A Python script to scrape comments from DMP Online

Primary LanguagePythonMIT LicenseMIT

Scraping Comments from DMP Online

A Python script to scrape comments from DMP Online (at Erasmus University Rotterdam)

Getting started

Setting up the login

To log in to DMP Online, we need cookies and headers.

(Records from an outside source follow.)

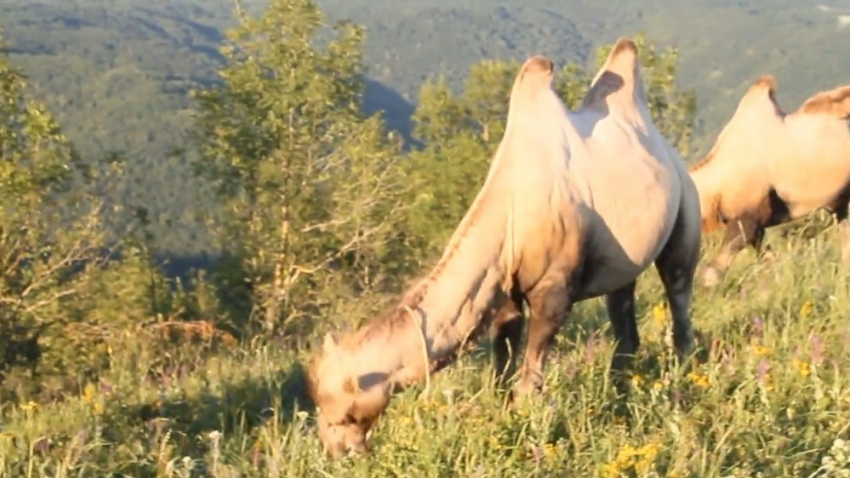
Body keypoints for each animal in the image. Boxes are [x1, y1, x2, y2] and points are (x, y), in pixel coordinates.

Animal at [302, 38, 700, 460]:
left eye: (345, 414)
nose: (337, 451)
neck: (511, 209)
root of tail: (668, 150)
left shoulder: (553, 291)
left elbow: (528, 380)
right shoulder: (504, 291)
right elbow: (501, 372)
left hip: (684, 210)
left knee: (679, 295)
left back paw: (684, 379)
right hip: (621, 261)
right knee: (624, 317)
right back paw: (621, 392)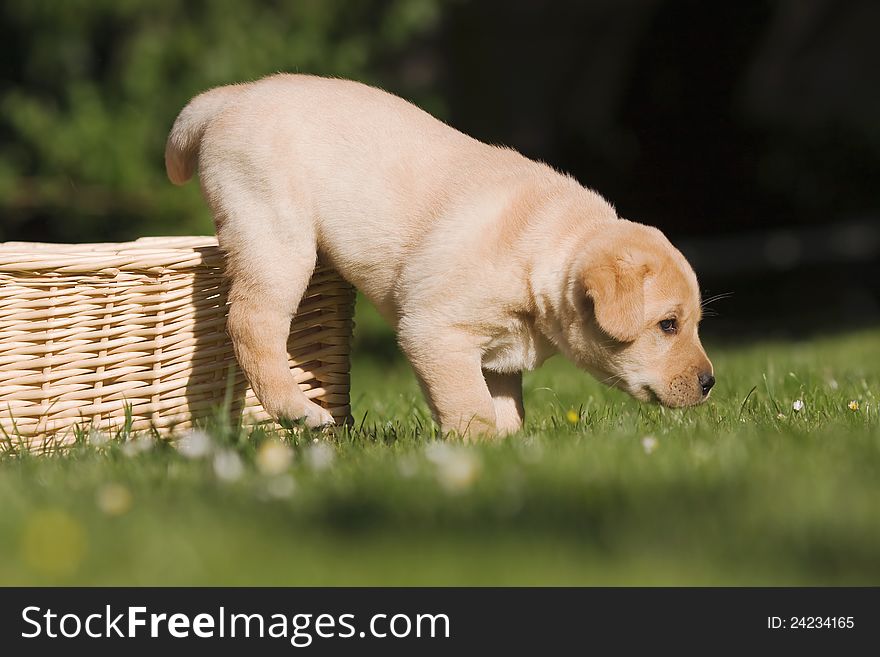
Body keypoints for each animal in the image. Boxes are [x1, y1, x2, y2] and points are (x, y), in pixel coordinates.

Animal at [167, 73, 716, 436]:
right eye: (668, 325)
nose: (711, 383)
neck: (546, 248)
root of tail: (234, 93)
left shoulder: (498, 359)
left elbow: (506, 409)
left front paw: (513, 448)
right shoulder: (435, 332)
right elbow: (470, 407)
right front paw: (479, 452)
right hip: (276, 235)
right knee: (252, 324)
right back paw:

  1. Create the config.py file.
  2. You need to save cookies and headers to this file (see config.example.py). You can get the cURL, and convert it via curlconverter. To get the cURL, do the following:
    1. Log in to DMP Online
    2. Go to https://dmponline.eur.nl/plans
    3. Open the DevTools. Go to the "Network" tab.
    4. Reload the page
    5. In the "Name" pane, look for the first request ("plans"). Right click the plan -> Copy -> Copy as cURL
  3. Copy and paste the Python script to the config.py file. You only need cookies and headers dictionaries.

⚠️ The cURL command contains credentials to login to DMP Online, and thus it's being ignored in git

Scraping

Run the scrape_comments.py. It will create a pickle and JSON files that contains the results. Scraping may take around 5 minutes. Note that the script only gets comments from DMPs using EUR's v4.5 DMP Template only.